= Beginning of Section =

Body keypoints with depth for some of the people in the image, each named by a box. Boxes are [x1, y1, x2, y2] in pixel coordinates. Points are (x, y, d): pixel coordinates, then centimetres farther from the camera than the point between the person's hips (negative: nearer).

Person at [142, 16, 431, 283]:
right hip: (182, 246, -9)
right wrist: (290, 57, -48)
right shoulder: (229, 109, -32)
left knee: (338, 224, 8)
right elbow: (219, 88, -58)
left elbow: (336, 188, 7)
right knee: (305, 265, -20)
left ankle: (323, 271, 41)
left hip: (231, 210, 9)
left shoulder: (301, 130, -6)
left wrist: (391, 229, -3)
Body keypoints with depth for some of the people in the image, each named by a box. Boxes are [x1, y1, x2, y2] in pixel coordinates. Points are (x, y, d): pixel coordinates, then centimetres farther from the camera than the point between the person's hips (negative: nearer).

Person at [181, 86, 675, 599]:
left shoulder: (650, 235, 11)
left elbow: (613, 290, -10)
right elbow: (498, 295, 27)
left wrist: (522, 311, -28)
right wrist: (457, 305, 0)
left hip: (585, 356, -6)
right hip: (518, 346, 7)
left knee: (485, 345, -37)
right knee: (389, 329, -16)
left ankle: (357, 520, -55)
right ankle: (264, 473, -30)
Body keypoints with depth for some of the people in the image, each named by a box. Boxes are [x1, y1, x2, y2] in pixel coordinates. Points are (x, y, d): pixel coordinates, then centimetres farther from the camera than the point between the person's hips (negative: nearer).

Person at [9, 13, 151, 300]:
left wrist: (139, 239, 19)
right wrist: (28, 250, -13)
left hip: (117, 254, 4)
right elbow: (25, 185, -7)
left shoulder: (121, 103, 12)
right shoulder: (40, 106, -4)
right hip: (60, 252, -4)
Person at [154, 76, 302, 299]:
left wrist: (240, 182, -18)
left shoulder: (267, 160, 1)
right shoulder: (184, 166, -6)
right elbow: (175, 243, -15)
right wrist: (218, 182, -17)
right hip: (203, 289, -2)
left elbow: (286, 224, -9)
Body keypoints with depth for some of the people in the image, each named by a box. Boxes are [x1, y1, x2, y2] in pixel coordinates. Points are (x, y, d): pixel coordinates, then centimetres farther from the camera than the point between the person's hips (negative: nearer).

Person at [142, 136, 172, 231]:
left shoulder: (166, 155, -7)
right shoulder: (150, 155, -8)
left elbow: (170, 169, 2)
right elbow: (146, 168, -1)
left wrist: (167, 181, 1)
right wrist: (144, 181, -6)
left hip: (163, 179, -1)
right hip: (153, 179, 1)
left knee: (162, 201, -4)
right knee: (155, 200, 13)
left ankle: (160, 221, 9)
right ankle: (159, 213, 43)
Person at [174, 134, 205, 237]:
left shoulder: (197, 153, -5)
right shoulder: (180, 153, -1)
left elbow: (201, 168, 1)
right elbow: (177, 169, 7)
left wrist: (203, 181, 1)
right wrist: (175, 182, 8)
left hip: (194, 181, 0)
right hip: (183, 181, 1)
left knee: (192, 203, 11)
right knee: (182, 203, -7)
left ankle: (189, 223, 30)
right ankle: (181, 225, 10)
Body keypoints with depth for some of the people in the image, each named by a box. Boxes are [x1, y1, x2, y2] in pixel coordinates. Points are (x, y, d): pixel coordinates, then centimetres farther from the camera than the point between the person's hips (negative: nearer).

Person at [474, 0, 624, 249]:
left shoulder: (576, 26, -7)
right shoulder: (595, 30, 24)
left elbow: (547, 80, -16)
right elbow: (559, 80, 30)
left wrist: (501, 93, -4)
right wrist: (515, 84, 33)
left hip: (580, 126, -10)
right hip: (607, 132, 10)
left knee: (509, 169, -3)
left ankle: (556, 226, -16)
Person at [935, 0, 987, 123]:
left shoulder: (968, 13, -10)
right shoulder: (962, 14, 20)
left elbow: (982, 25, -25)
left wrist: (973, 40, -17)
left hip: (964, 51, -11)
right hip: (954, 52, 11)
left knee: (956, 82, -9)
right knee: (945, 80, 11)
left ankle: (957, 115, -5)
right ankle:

= End of Section =

What you should do =>
Rewrite the entries starting at the line containing "right hip: (518, 346, 7)" and ending at the line containing "left elbow: (286, 224, -9)", both lines included, and scale each keypoint's x, y and depth values by 1.85, rounding to whole numbers with halves rounded up. Keep every other line, including the box coordinates, unchanged.

The answer =>
right hip: (958, 640, 13)
left knee: (897, 638, -68)
right knee: (720, 609, -30)
left ankle: (660, 962, -102)
right ankle: (488, 875, -56)
Body keypoints with depth for some of the people in the image, each named by a box. Boxes are [x1, y1, x2, y2] in pixel coordinates. Points are (x, y, d): pixel coordinates, then centimetres farther from the camera than the point between the person's hips (negative: nearer).

Person at [9, 13, 151, 300]:
left wrist: (257, 442, 35)
right wrist: (52, 463, -24)
left hip: (216, 470, 7)
right elbow: (46, 342, -13)
left shoulder: (224, 191, 22)
right shoulder: (74, 196, -7)
right hip: (111, 466, -7)
Person at [154, 76, 302, 299]:
left wrist: (444, 337, -33)
left shoulder: (494, 296, 2)
right shoulder: (340, 307, -11)
right elbow: (324, 450, -28)
right wrist: (403, 337, -31)
right hip: (376, 535, -4)
left elbow: (529, 414, -17)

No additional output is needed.